Exercise requirements: The answer is to be all of the data below, reproduced exactly.

Record excerpts:
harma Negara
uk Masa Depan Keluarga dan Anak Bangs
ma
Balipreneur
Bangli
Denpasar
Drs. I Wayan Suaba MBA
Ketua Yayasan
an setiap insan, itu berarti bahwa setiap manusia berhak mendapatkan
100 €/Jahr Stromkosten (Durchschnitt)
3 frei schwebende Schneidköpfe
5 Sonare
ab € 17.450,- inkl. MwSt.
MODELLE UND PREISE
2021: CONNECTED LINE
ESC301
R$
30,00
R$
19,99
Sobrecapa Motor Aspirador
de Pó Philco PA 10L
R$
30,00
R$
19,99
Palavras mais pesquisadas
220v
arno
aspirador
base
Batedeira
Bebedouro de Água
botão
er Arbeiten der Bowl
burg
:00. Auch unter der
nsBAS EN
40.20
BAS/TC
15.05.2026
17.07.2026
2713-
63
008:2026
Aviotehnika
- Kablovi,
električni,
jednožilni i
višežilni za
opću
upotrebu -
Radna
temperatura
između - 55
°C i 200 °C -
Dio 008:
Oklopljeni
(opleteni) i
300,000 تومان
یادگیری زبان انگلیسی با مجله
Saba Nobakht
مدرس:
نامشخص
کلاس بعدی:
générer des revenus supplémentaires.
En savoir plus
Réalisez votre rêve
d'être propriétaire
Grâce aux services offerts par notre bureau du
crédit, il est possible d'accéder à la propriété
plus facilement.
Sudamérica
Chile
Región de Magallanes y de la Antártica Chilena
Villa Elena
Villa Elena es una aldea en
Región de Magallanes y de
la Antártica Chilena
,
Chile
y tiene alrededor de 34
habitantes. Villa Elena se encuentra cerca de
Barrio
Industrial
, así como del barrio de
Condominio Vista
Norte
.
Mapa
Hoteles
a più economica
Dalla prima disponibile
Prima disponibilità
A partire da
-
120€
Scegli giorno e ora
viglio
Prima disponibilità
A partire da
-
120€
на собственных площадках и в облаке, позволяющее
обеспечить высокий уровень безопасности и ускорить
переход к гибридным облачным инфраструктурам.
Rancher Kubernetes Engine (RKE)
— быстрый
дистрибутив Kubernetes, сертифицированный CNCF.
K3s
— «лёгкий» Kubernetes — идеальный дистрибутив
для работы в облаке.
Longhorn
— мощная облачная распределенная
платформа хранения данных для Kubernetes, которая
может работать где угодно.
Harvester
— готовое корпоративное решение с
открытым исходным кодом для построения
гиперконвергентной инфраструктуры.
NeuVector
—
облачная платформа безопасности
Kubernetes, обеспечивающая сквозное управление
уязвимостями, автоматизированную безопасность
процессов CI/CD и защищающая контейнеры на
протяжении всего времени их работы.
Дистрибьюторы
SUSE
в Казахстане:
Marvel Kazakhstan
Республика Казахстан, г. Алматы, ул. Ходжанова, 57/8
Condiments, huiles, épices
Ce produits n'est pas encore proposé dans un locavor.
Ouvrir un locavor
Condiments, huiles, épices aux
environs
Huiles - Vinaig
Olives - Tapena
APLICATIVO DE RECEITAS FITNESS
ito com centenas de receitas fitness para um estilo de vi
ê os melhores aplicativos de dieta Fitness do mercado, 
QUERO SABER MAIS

Exercise response:
harma Negara
uk Masa Depan Keluarga dan Anak Bangs
ma
Balipreneur
Bangli
Denpasar
Drs. I Wayan Suaba MBA
Ketua Yayasan
an setiap insan, itu berarti bahwa setiap manusia berhak mendapatkan
100 €/Jahr Stromkosten (Durchschnitt)
3 frei schwebende Schneidköpfe
5 Sonare
ab € 17.450,- inkl. MwSt.
MODELLE UND PREISE
2021: CONNECTED LINE
ESC301
R$
30,00
R$
19,99
Sobrecapa Motor Aspirador
de Pó Philco PA 10L
R$
30,00
R$
19,99
Palavras mais pesquisadas
220v
arno
aspirador
base
Batedeira
Bebedouro de Água
botão
er Arbeiten der Bowl
burg
:00. Auch unter der
nsBAS EN
40.20
BAS/TC
15.05.2026
17.07.2026
2713-
63
008:2026
Aviotehnika
- Kablovi,
električni,
jednožilni i
višežilni za
opću
upotrebu -
Radna
temperatura
između - 55
°C i 200 °C -
Dio 008:
Oklopljeni
(opleteni) i
300,000 تومان
یادگیری زبان انگلیسی با مجله
Saba Nobakht
مدرس:
نامشخص
کلاس بعدی:
générer des revenus supplémentaires.
En savoir plus
Réalisez votre rêve
d'être propriétaire
Grâce aux services offerts par notre bureau du
crédit, il est possible d'accéder à la propriété
plus facilement.
Sudamérica
Chile
Región de Magallanes y de la Antártica Chilena
Villa Elena
Villa Elena es una aldea en
Región de Magallanes y de
la Antártica Chilena
,
Chile
y tiene alrededor de 34
habitantes. Villa Elena se encuentra cerca de
Barrio
Industrial
, así como del barrio de
Condominio Vista
Norte
.
Mapa
Hoteles
a più economica
Dalla prima disponibile
Prima disponibilità
A partire da
-
120€
Scegli giorno e ora
viglio
Prima disponibilità
A partire da
-
120€
на собственных площадках и в облаке, позволяющее
обеспечить высокий уровень безопасности и ускорить
переход к гибридным облачным инфраструктурам.
Rancher Kubernetes Engine (RKE)
— быстрый
дистрибутив Kubernetes, сертифицированный CNCF.
K3s
— «лёгкий» Kubernetes — идеальный дистрибутив
для работы в облаке.
Longhorn
— мощная облачная распределенная
платформа хранения данных для Kubernetes, которая
может работать где угодно.
Harvester
— готовое корпоративное решение с
открытым исходным кодом для построения
гиперконвергентной инфраструктуры.
NeuVector
—
облачная платформа безопасности
Kubernetes, обеспечивающая сквозное управление
уязвимостями, автоматизированную безопасность
процессов CI/CD и защищающая контейнеры на
протяжении всего времени их работы.
Дистрибьюторы
SUSE
в Казахстане:
Marvel Kazakhstan
Республика Казахстан, г. Алматы, ул. Ходжанова, 57/8
Condiments, huiles, épices
Ce produits n'est pas encore proposé dans un locavor.
Ouvrir un locavor
Condiments, huiles, épices aux
environs
Huiles - Vinaig
Olives - Tapena
APLICATIVO DE RECEITAS FITNESS
ito com centenas de receitas fitness para um estilo de vi
ê os melhores aplicativos de dieta Fitness do mercado, 
QUERO SABER MAIS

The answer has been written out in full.